Não havia uma presença de rua da classe média que completou sua parte na derrubada de Fernando Collor, em 1992, ou Dilma. Isso pode mudar, mas enfrenta algumas dificuldades práticas.

A mais pontual, o fato de que o pessoal estruturou os atos de forma apressada, sob o impacto das revelações da CPI da Covid e os rolos correlatos, como o bizarro episódio da suposta cobrança de propina por parte de integrantes da Saúde.

Com a notável exceção paulistana, houve uma sensação de algo meio desconjuntado.

Mais complexa é a questão política. Se uma campanha pelo hoje improvável impeachment do presidente tem imperativos morais que transcendem o partidarismo, temos uma eleição às portas. Tudo se contamina.

Até pelo seu DNA à esquerda, é impossível dissociar os atos da pré-campanha de Luiz Inácio Lula da Silva (PT), ainda que o ex-presidente tenha sido sábio ao se afastar fisicamente dos protestos.

Com uma série de vitórias na Justiça para tentar chacoalhar a pecha de corrupto de seus ombros, Lula tem agido com calma, ciente de sua condição de barbada para estar no segundo turno. E tudo o que ele quer é ver Bolsonaro não impedido, mas o enfrentando.

Essa lógica também é alimentada pelo Planalto, bastando ver o tom das críticas do presidente em alguma de suas bizarras "motociatas" Brasil afora. Tudo o que Bolsonaro não precisa é de um concorrente viável correndo no seu campo —com a rejeição que amealha, ficar de fora da rodada final não é uma hipótese delirante.

Esse caráter politizado já marcava os protestos passados, indicando que a pressão na rua à esquerda é um fator inescapável daqui para frente. Sem um candidato da dita terceira via claro, é incógnito se o avanço da vacinação animará um movimento mais orgânico da centro-direita.

Os incidentes com violência ao final do ato em São Paulo pareceram limitados a pequenos grupos dos usuais black blocs que aparecem nessas horas, mas acendem um sinal de alerta para os organizadores: confusão só fará serviço a Bolsonaro.

De resto, há algumas curiosidades —e não se fala na ressurreição de faixas à la Estado Novo, com a efígie do ditador Getúlio Vargas sendo exibida como um ícone da justiça social. Mas sim o grupo diminuto de tucanos que aderiu ao mar de bandeiras vermelhas na Paulista.

Eles traziam bandeiras da comunidade LGBT+, e isso na semana em que o governador gaúcho Eduardo Leite (PSDB) se declarou gay, uma raridade no "mainstream" político brasileiro que foi bombardeada por uma parte expressiva da esquerda, que se arroga monopólio sobre o chamado progressismo.

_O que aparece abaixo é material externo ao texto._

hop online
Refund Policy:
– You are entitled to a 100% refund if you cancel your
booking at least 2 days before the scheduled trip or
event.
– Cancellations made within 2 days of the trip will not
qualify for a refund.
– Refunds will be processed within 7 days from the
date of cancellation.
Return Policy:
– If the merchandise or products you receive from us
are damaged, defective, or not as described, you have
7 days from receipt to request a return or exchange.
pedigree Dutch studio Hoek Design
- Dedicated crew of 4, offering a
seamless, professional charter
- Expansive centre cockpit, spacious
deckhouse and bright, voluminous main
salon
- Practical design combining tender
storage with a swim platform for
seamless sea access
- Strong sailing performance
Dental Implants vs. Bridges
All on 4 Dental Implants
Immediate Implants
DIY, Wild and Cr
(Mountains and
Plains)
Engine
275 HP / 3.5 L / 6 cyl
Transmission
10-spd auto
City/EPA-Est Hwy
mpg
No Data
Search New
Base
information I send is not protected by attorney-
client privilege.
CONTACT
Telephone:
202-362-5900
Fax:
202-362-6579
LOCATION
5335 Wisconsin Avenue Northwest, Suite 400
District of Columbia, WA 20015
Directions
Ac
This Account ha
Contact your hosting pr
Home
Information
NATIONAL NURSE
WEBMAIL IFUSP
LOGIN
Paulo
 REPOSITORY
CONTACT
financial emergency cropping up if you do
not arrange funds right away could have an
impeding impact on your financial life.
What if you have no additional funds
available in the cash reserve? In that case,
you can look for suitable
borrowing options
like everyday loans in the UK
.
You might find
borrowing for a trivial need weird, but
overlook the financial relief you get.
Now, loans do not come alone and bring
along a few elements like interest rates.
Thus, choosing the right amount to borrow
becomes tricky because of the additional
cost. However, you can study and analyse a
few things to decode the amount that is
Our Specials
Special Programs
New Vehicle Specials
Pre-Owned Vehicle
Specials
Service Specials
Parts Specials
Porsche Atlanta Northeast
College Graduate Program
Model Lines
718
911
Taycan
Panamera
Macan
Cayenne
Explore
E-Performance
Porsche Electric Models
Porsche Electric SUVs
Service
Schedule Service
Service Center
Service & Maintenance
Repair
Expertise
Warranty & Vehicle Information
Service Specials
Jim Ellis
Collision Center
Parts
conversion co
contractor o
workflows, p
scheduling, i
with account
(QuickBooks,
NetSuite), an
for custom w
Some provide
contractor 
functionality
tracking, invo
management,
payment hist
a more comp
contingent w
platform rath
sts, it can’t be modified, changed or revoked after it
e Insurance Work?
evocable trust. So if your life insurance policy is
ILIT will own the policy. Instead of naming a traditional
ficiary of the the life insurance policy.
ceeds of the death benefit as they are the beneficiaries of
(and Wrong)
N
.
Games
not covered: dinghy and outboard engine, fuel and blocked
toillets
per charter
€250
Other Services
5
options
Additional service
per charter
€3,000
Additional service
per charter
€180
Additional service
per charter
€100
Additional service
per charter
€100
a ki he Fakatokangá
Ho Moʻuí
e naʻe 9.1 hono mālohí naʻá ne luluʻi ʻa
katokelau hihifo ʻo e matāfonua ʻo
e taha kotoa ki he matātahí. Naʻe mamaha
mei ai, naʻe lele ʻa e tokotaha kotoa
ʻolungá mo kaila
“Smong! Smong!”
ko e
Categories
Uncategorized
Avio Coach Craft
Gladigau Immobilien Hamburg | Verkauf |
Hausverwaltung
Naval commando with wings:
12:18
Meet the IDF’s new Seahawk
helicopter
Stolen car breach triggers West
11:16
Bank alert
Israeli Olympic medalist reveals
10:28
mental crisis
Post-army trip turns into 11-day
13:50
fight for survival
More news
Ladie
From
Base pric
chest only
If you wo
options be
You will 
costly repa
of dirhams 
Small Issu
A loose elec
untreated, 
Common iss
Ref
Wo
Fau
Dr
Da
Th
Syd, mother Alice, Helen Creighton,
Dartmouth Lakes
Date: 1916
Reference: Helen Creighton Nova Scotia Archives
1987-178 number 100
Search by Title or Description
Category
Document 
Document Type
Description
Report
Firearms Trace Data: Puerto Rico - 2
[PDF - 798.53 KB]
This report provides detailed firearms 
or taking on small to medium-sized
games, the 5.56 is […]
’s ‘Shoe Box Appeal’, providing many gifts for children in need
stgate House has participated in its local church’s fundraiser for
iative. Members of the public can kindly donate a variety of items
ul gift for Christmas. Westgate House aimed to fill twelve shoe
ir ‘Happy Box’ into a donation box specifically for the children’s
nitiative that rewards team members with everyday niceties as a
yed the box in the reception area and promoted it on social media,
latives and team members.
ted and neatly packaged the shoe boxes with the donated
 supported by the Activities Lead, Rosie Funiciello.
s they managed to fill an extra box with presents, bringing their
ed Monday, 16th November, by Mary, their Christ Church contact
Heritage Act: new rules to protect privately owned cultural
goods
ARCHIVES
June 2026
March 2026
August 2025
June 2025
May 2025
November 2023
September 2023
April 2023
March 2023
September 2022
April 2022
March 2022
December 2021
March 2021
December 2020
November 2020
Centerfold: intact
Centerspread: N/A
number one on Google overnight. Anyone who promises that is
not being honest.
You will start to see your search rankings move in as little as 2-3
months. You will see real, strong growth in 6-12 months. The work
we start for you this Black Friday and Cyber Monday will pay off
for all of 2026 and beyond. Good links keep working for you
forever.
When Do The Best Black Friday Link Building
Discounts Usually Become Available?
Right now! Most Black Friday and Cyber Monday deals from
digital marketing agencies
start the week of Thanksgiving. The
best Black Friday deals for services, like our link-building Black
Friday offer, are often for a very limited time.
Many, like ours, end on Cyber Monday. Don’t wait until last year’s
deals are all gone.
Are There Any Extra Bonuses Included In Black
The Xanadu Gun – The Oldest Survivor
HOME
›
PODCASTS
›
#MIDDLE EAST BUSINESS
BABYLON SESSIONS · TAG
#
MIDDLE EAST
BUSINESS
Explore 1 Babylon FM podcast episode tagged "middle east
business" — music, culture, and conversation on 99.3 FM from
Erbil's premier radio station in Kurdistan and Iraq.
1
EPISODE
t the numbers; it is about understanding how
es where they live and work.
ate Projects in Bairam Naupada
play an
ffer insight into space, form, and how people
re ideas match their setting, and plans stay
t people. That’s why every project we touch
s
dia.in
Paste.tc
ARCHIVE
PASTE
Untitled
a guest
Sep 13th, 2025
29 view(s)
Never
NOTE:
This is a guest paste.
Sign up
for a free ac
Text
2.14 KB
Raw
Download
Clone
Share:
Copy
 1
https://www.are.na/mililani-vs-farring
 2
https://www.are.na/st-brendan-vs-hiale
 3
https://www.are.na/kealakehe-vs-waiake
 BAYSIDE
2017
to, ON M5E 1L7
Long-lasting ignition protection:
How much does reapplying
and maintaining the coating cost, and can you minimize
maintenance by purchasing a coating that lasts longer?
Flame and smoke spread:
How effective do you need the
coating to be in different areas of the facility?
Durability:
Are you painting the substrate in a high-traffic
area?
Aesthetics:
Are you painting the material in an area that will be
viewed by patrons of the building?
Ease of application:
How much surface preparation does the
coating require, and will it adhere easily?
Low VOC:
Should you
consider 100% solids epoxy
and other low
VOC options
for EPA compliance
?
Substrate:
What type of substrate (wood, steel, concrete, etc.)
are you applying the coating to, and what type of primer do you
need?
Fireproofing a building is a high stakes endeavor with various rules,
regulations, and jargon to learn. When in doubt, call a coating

Não são poucos observadores que acreditam na necessidade de uma candidatura que encarne exatamente o oposto do que Bolsonaro representa.

Dois importantes atores do campo da tal terceira via comentavam, neste sábado, que ainda é muito cedo para considerar que o "outing" de Leite o transformará num presidenciável, como ele pretende ser na disputa com João Doria, Tasso Jereissati e Arhtur Virgílio no PSDB.

Mas consideram que a novidade, ainda gerando ondas secundários de impacto no mundo político, terá de ser analisada. Leite, 36, é visto como muito jovem e com bagagem leve demais para um voo nacional, mas ele saiu de um relativo obscurantismo para virar tema de conversas em todo o país da noite para o dia.

Nas conversas desses dirigentes, uma candidatura a vice-presidente numa chapa alternativa ao díptico Lula-Bolsonaro é algo que entrou no radar.